By Dr. Nayyer Ali

The Economy Surges Again

June 29, 2007

Despite the ongoing political turmoil, Pakistan’s economy continues its strong five-year run of growth. The current fiscal year ending June 30 has shown another 7% expansion in the Pak economy, and per capita income in dollar terms is now over 930. Adjusted for purchasing power, per capita income is almost 4000 dollars. It is still a poor country, but it is moving into the ranks of the middle income.
Shaukat Aziz presented the new budget, and it reflects the solid growth seen over the last few years. In the coming year, total spending will be 1.6 trillion rupees, with expected tax revenues reaching 1.4 trillion rupees. In the last year of Nawaz Sharif, the government was not even collecting 400 billion rupees in revenue. Deficit spending has been kept well contained, which has resulted in a sharp drop in the debt burden.
In 1999, Pakistan’s debt equaled its GDP, now the debt is half the size of the GDP. This means that there is more room to spend on social services rather than paying the interest charges. In fact, Pakistan’s interest on the debt has remained basically constant over the last 7 years, while the economy and government revenues have surged.
The Public Sector Development Program (PSDP) will receive over 500 billion rupees this coming year, compared with 90 billion in1999. This means much more funds for schools, health, roads, and major development projects.
The military budget is going up by 20%, but this is less than the increase overall, and the share of the military in the national economy will remain constant. There are also a number of subsidies being supported by the budget. Basic food items will be supported, as will support prices for farm crops. In addition, government workers and pensioners are getting raises of 15-20%, which is much greater than inflation, which came in at about 8% for 2006-2007.
The farm economy did very well, with a record wheat harvest over 23 million tons, and bumper crops of sugar cane, corn, and even cotton, which did not quite outdo the great harvest of two years ago.
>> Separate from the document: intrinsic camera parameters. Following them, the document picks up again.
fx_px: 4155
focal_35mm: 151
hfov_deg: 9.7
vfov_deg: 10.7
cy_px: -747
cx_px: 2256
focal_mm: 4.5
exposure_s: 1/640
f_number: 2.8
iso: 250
Livestock production did very well, and the general prosperity of the agricultural sector is critical, as it supports the rural economy and the poorest parts of Pakistan.
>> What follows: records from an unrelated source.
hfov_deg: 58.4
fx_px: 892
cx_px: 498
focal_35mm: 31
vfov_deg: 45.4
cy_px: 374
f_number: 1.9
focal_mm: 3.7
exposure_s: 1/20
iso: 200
Both the industrial and service sectors saw growth of over 8%. Banking in particular did well, as did many areas of manufacturing. The one poor spot was exports, which only grew 4%. Hopefully, export growth will pick back up soon, but the relative value of the rupee may be part of the problem. Despite a very large trade deficit, there was a net flow of dollars into Pakistan, and foreign exchange reserves hit a new high of 15 billion dollars. Dollar flows came from both 5 billion dollars of remittances, and 6 billion dollars of foreign investment. Direct aid from the World Bank and the US, and the sale of dollar-denominated Pakistan government bonds also added to the flow of currency. The stock market has surged 30% this year to another record high as it likes what it sees.
In the coming year, the government is predicting 7% growth or higher. 7% growth for 10 years doubles the economy. To become a developed society, it would take two doublings of GDP per person, from 4000 dollars to 16000 dollars (about the standard of living of Britain in the 1960’s), and this could be done in less than 25 years of 7% growth. The key is to continue solid economic policies.
These critical policies include free markets, competition, privatizing government run businesses, investing in education, infrastructure, health, and electric power, and maintaining low debts, low taxes, and open trading policies. These policies have helped turn Pakistan into one of the fastest growing economies in the world for the last five years; whatever the outcome of the current political struggle, it is imperative that this policy mix be maintained.